Shifting between wacky situation comedy and somber familial drama, Why Stop Now isn't invested enough in either mode to convincingly pull off its genre-hopping ambitions. Starring Jesse Eisenberg as piano wunkderkind Eli Bloom, preparing for his big audition while trying to take care of his junkie mother and pre-teen sister, Philip Dorling and Ron Nyswaner's film follows the young man over the course of a very busy day. By the time the sun sets, Eli will have tried unsuccessfully to check his mom into rehab, turned inadvertent drug dealer, dealt with his sister's behavioral problems, won the girl of his dreams, attended two piano tryouts, and come to terms with his difficult, drug-addled parent. And yet, for all the activity packed into such a short period of time, the film feels more empty and underdeveloped than overstuffed.
One could fault Dorling and Nyswaner's screenplay for the improbability of several of its key plot points, especially given the fact that, despite the fact that the film dips into some rather farcical comedy, it always maintains a veneer of prickly realism. So, we may raise an eyebrow when Eli brings his mother, Penny (Melissa Leo), to the rehab clinic and they tell her that they can't take her in because her urine is clean and she needs to go out and cop before she can be admitted. And we may shake our heads when Eli meets Penny's dealer, Sprinkles (Tracy Morgan), and his brother, Black (Isiah Whitlock Jr.), and learns that neither can communicate with their drug connection because they don't speak Spanish, causing our young Spanish-speaking hero to step in and broker a coke and heroin deal. But such are the setups for the film's comic antics, as Eli attempts to put everything right and ends up in a bunch of ludicrous situations. More bothersome than the implausibility of the precipitating events is the lack of imagination of the payoffs.

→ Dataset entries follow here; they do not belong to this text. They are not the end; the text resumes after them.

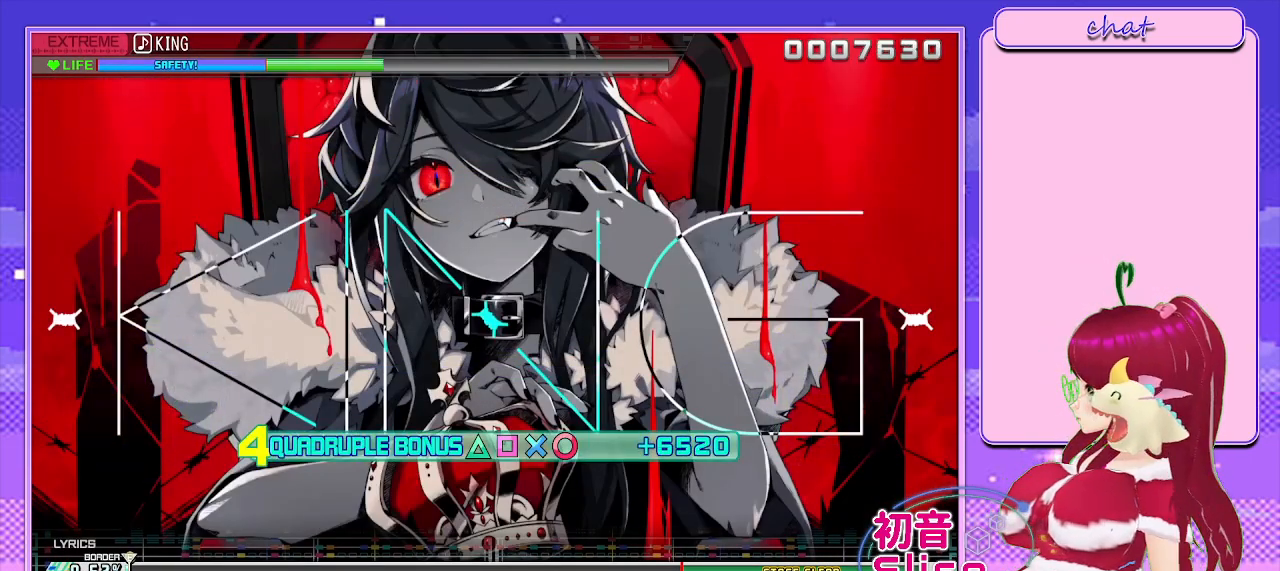
{"buttons": ["R2"], "left_stick": "center", "right_stick": "center", "events": []}
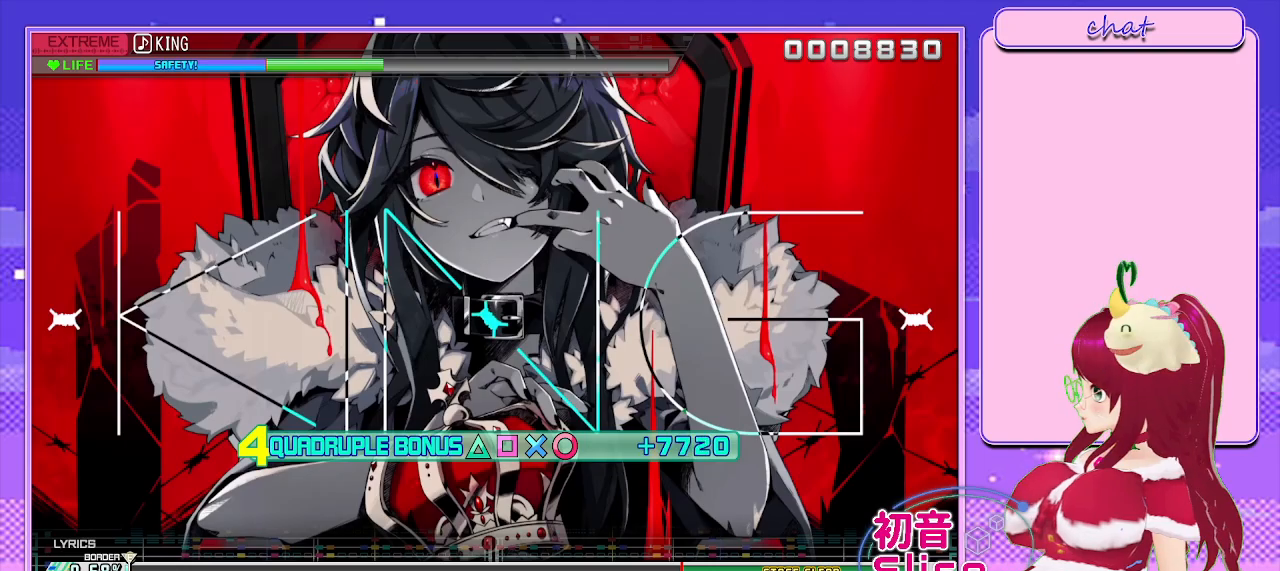
{"buttons": ["R2"], "left_stick": "center", "right_stick": "center", "events": []}
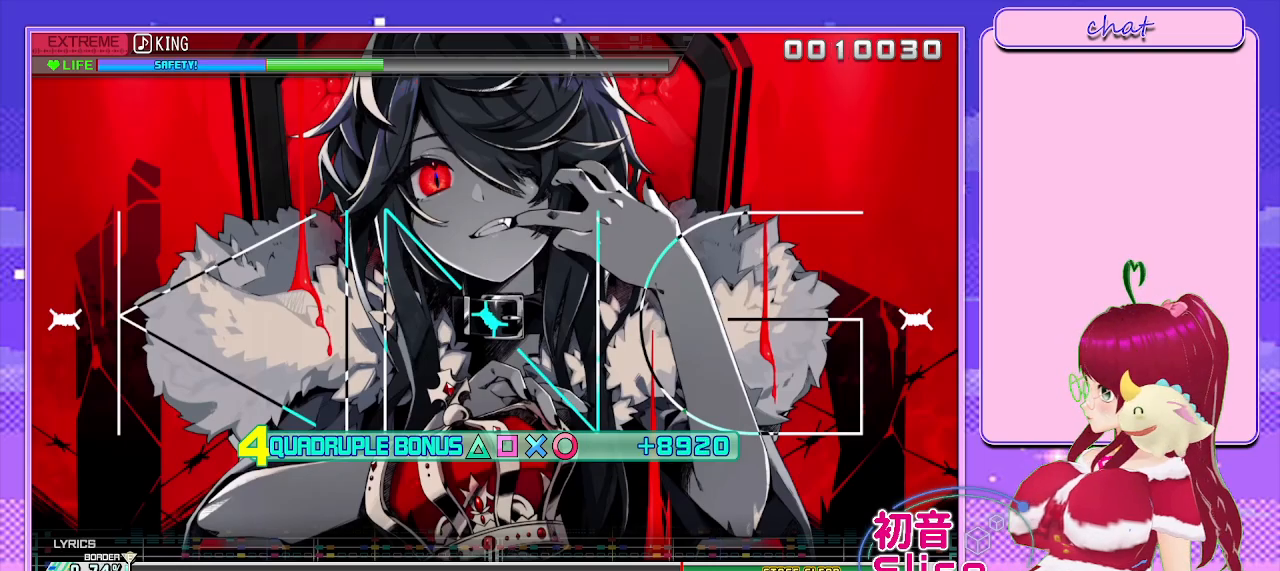
{"buttons": ["R2"], "left_stick": "center", "right_stick": "center", "events": []}
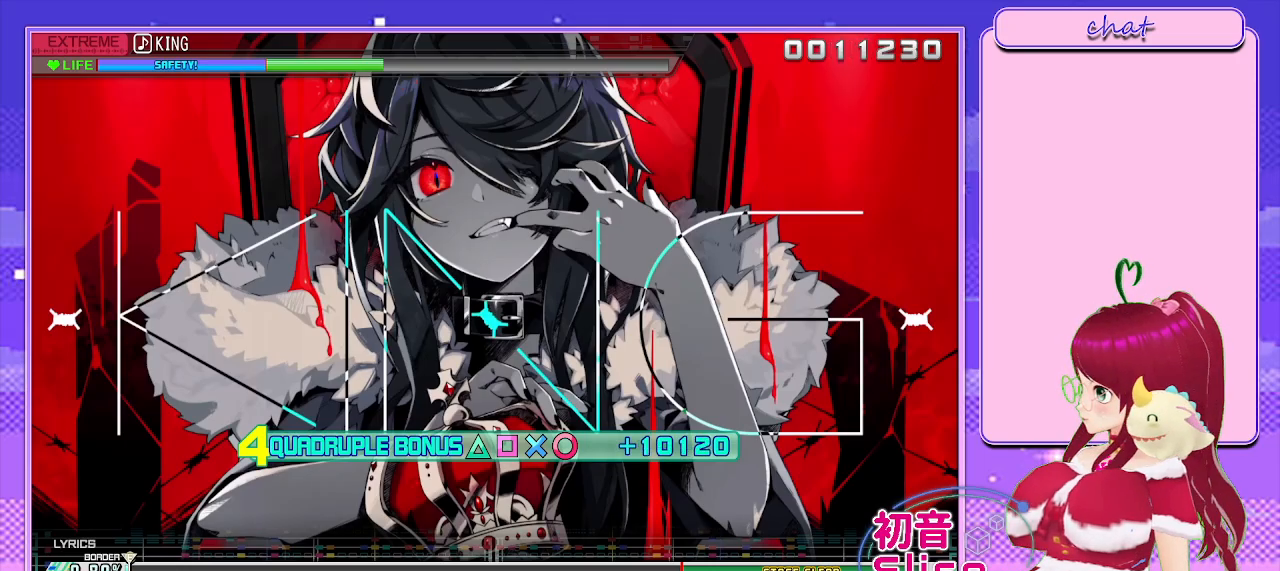
{"buttons": ["R2"], "left_stick": "center", "right_stick": "center", "events": []}
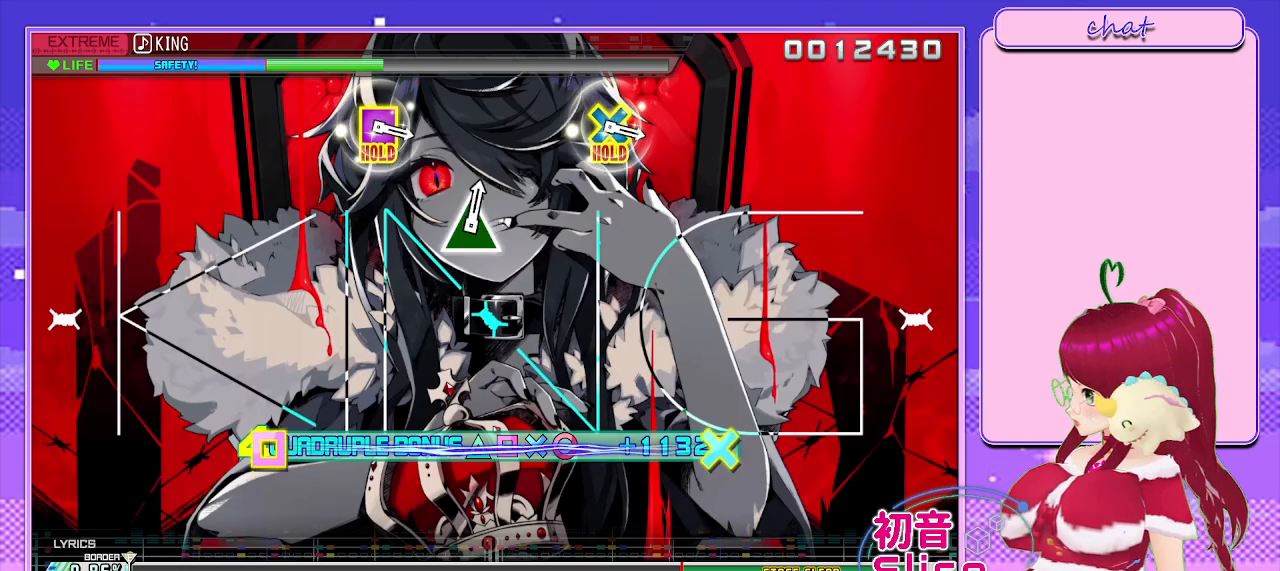
{"buttons": ["R2"], "left_stick": "center", "right_stick": "center", "events": []}
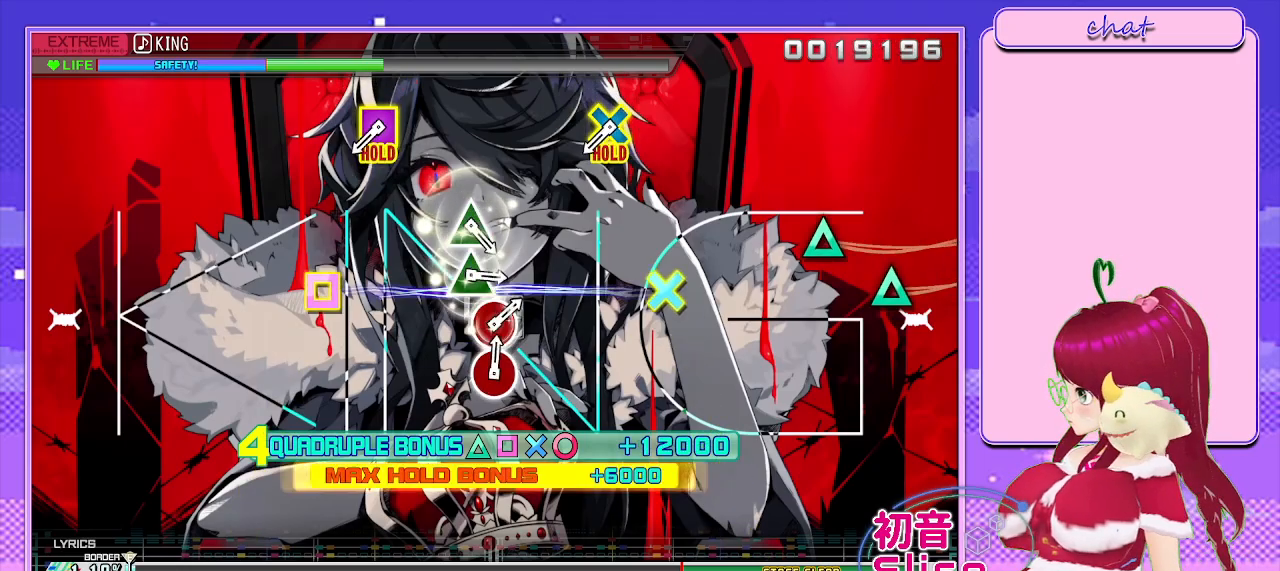
{"buttons": ["R2"], "left_stick": "center", "right_stick": "center", "events": []}
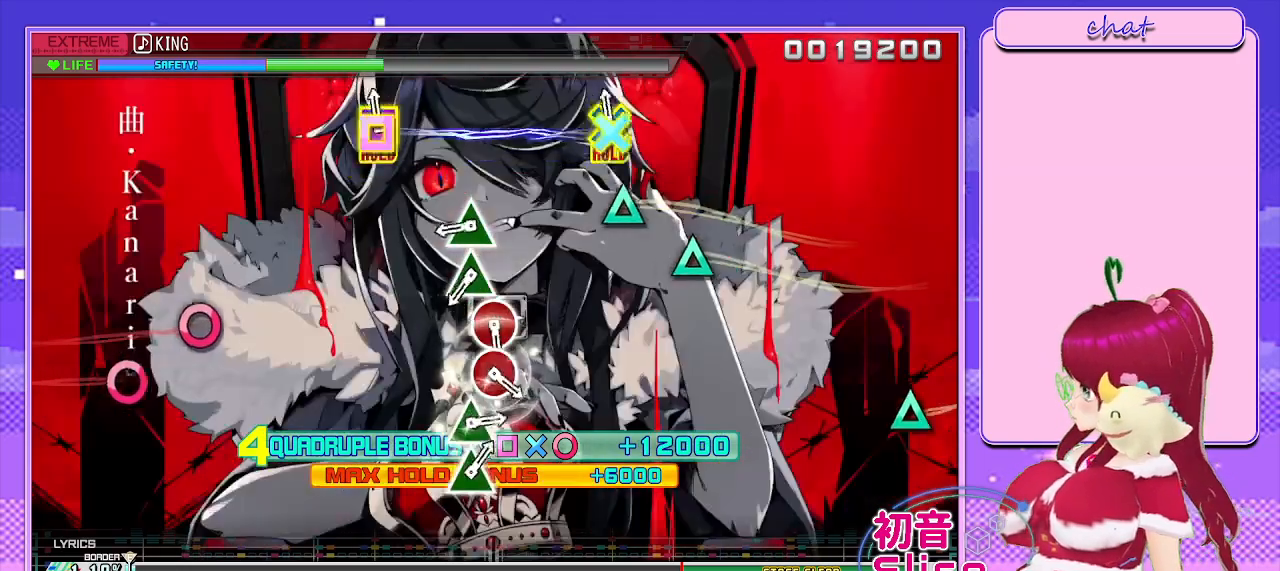
{"buttons": ["L2"], "left_stick": "center", "right_stick": "center", "events": [[17, "CROSS", "down"], [17, "SQUARE", "down"], [67, "L2", "down"], [200, "CROSS", "up"], [200, "R2", "up"], [200, "SQUARE", "up"], [400, "TRIANGLE", "down"], [483, "TRIANGLE", "up"]]}
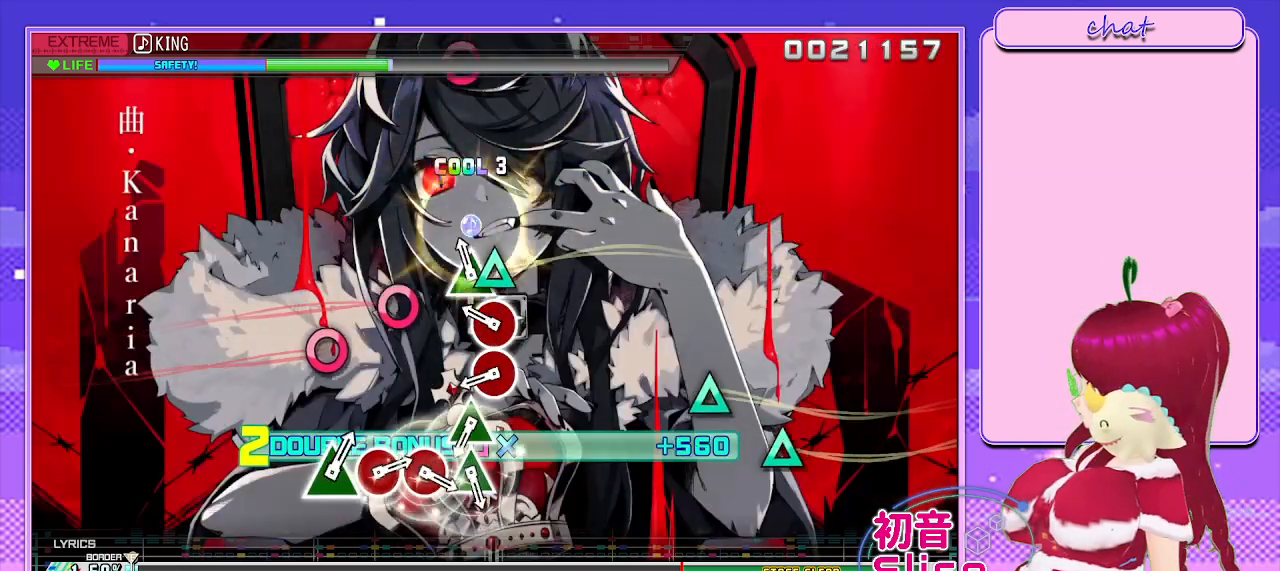
{"buttons": ["CIRCLE", "L2"], "left_stick": "center", "right_stick": "center", "events": [[100, "TRIANGLE", "down"], [167, "TRIANGLE", "up"], [283, "CIRCLE", "down"], [350, "CIRCLE", "up"], [467, "CIRCLE", "down"]]}
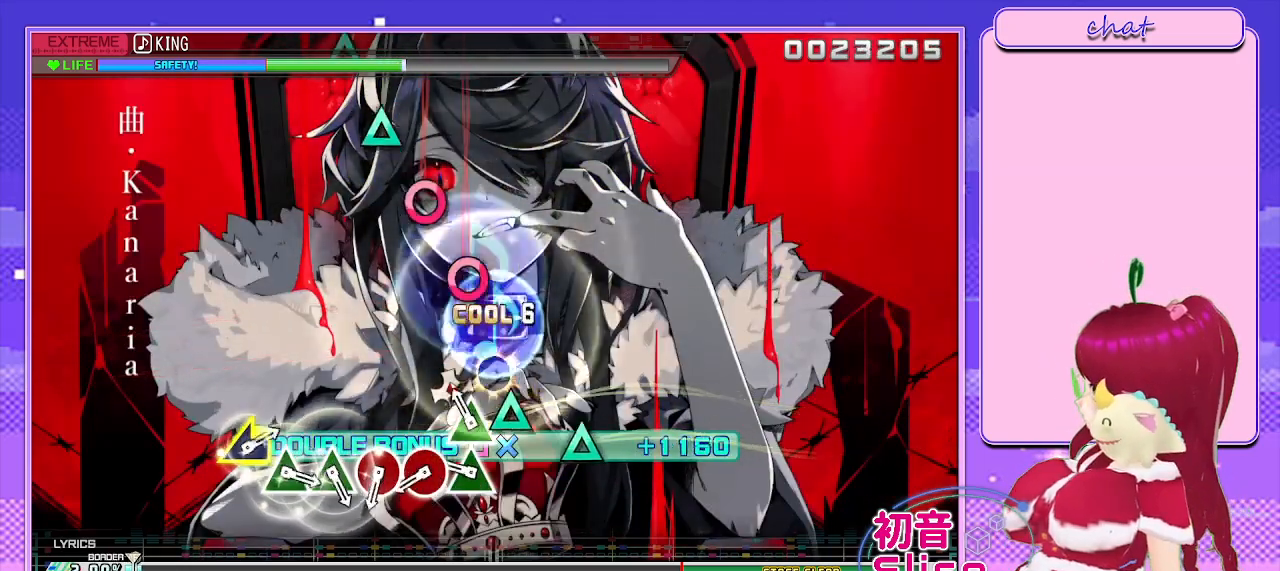
{"buttons": ["CIRCLE", "L2"], "left_stick": "center", "right_stick": "center", "events": [[17, "CIRCLE", "up"], [133, "TRIANGLE", "down"], [217, "TRIANGLE", "up"], [300, "TRIANGLE", "down"], [350, "TRIANGLE", "up"], [500, "CIRCLE", "down"]]}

Still, the comic events at least provide a few pleasantries, mostly thanks to Morgan's amusing mugging and Whitlock's studied befuddlement. By the time the film reverts to dramatic mode, Dorling and Nyswaner have rather seriously misjudged our level of involvement with the characters. Sprinkles delivers life lessons over tequila shots, mother and son have a heart to heart, Eli makes a confession of his love to his gal pal. It's all very earnest, but also a hollow echo in the film's slightly askew, but self-contained world. That this world is neither convincing as a representation of any kind of reality or offbeat in any interesting way reflects the film's twin failures as familial drama and as wacked-out comedy.